I wander along to the tourist office but evidently the staff are channelling the Santa Eulalia hippy spirit and have taken the day off. Fortunately, a branch in the capital, Ibiza Town, is open. As I load up on bundles of Balearic bumf, a staff member smiles and calls me “sexy legs”.
“Ses Illetes,” she says again, pointing to a poster of a divine strip of sand on neighbouring Formentera Island that was voted Europe’s best beach by TripAdvisor users last year. I buy a ferry ticket for the following morning then huff and puff up to the 12th-century castle to enjoy Ibiza’s best sunset views.
Some would argue the tangerine and crimson vistas at Café del Mar, in San Antonio, are even more impressive. The soundtrack certainly is. The waterfront venue is famed for its chillout mixes, released on the independent Café del Mar record label. By early evening, there isn’t a spare seat in the house and crowds spill out onto the rocks to watch the sun go down at 80 beats per minute.
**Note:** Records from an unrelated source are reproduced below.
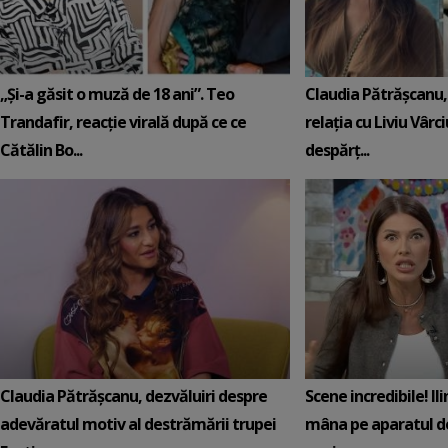
„Și-a găsit o muză de 18 ani”. Teo
Claudia Pătrășcanu,
Trandafir, reacție virală după ce ce
relația cu Liviu Vârci
Cătălin Bo...
despărț...
Claudia Pătrășcanu, dezvăluiri despre
Scene incredibile! Il
adevăratul motiv al destrămării trupei
mâna pe aparatul de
It’s a 30-minute fast ferry ride from Ibiza Town south to Formentera; a journey reminiscent of the Mui Wo to Central commute. Reminiscent, that is, if the water in Victoria Harbour were a translucent turquoise. Sandy streets and a scrubby hinterland give way to idyllic screensaver-style beaches that feel a million miles away from the cares of the world. I’d like to linger but I’m tempted by the four-hour ferry ride from Formentera – the smallest Balearic Island – to Palma, capital city of the largest.
Mallorca successfully sells itself as a year-round destination and is especially popular with special interest groups. Hikers make for the trails of the Serra de Tramuntana mountain range, where monasteries and meadows, orchards and olive groves bask in more than 300 days of sunshine a year. Cyclists, golfers, yachties and culture vultures help to fill hotels in the months when other European holiday resorts are hibernating.
A number of celebrities, including Michael Douglas and Catherine Zeta Jones, Andrew Lloyd-Webber and Pierce Brosnan, live or have second homes on Mallorca. Tennis great Rafael Nadal was born here and Palma’s Marivent Palace is the summer residence of the Spanish royal family.
Palma’s style and sophistication comes as a surprise. Mallorca first welcomed package holidaymakers in the early 1950s and its long-standing reputation for sun, sea and too much sangria has never quite gone away. In recent years, however, the tourism industry has worked hard to reposition the island as an upmarket destination for discerning travellers. There are still pockets of debauchery but, unless you’re tempted by €15 all-you-can-drink deals that rarely end well, then head for the hills.
Since 1912, a wooden train has rattled though the mountains from Palma to Soller, a scenic seaside town of citrus groves and sandwich bars. Sleek yachts bob beside gnarled fishing boats in the marina and a smart red tram glides up and down the beachfront, its driver sneaking up behind tourists and making them jump out of their skins with a blast on the horn.
Horns of a different kind would be blasting from the tram, of course, if it were serving a route on music-loving Ibiza.